_What is expected_:
Every entry gets copied exactly. No images go into the copy.

*** Opening Materials provided ***

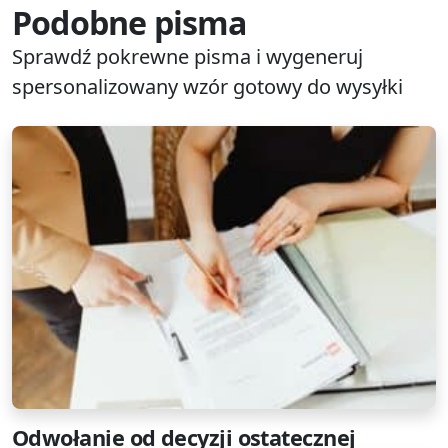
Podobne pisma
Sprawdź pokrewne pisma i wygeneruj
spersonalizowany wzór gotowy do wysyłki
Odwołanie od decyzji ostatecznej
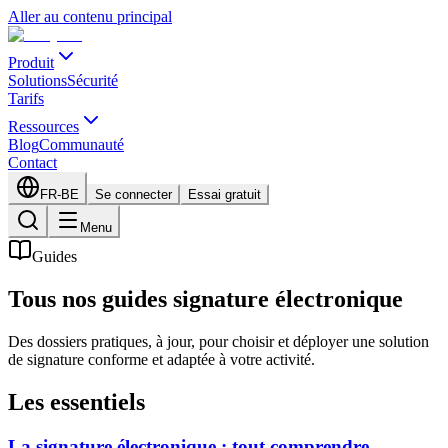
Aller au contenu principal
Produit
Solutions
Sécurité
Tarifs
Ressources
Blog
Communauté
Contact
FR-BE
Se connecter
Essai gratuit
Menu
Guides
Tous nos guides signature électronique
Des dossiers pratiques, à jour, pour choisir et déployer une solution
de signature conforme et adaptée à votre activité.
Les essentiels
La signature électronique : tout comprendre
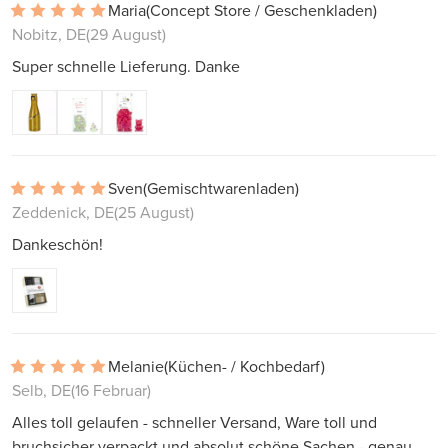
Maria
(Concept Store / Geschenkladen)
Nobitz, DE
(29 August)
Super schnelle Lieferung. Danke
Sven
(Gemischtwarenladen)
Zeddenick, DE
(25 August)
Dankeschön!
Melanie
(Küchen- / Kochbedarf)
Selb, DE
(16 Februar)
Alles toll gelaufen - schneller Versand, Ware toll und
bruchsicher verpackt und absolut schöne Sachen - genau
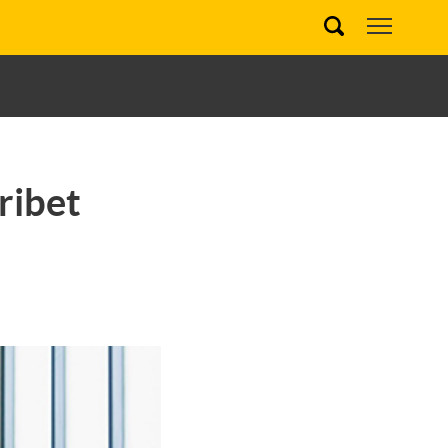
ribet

*** Closing Materials provided ***

_Exercise output_:
Podobne pisma
Sprawdź pokrewne pisma i wygeneruj
spersonalizowany wzór gotowy do wysyłki
Odwołanie od decyzji ostatecznej
Aller au contenu principal
Produit
Solutions
Sécurité
Tarifs
Ressources
Blog
Communauté
Contact
FR-BE
Se connecter
Essai gratuit
Menu
Guides
Tous nos guides signature électronique
Des dossiers pratiques, à jour, pour choisir et déployer une solution
de signature conforme et adaptée à votre activité.
Les essentiels
La signature électronique : tout comprendre
Maria
(Concept Store / Geschenkladen)
Nobitz, DE
(29 August)
Super schnelle Lieferung. Danke
Sven
(Gemischtwarenladen)
Zeddenick, DE
(25 August)
Dankeschön!
Melanie
(Küchen- / Kochbedarf)
Selb, DE
(16 Februar)
Alles toll gelaufen - schneller Versand, Ware toll und
bruchsicher verpackt und absolut schöne Sachen - genau
ribet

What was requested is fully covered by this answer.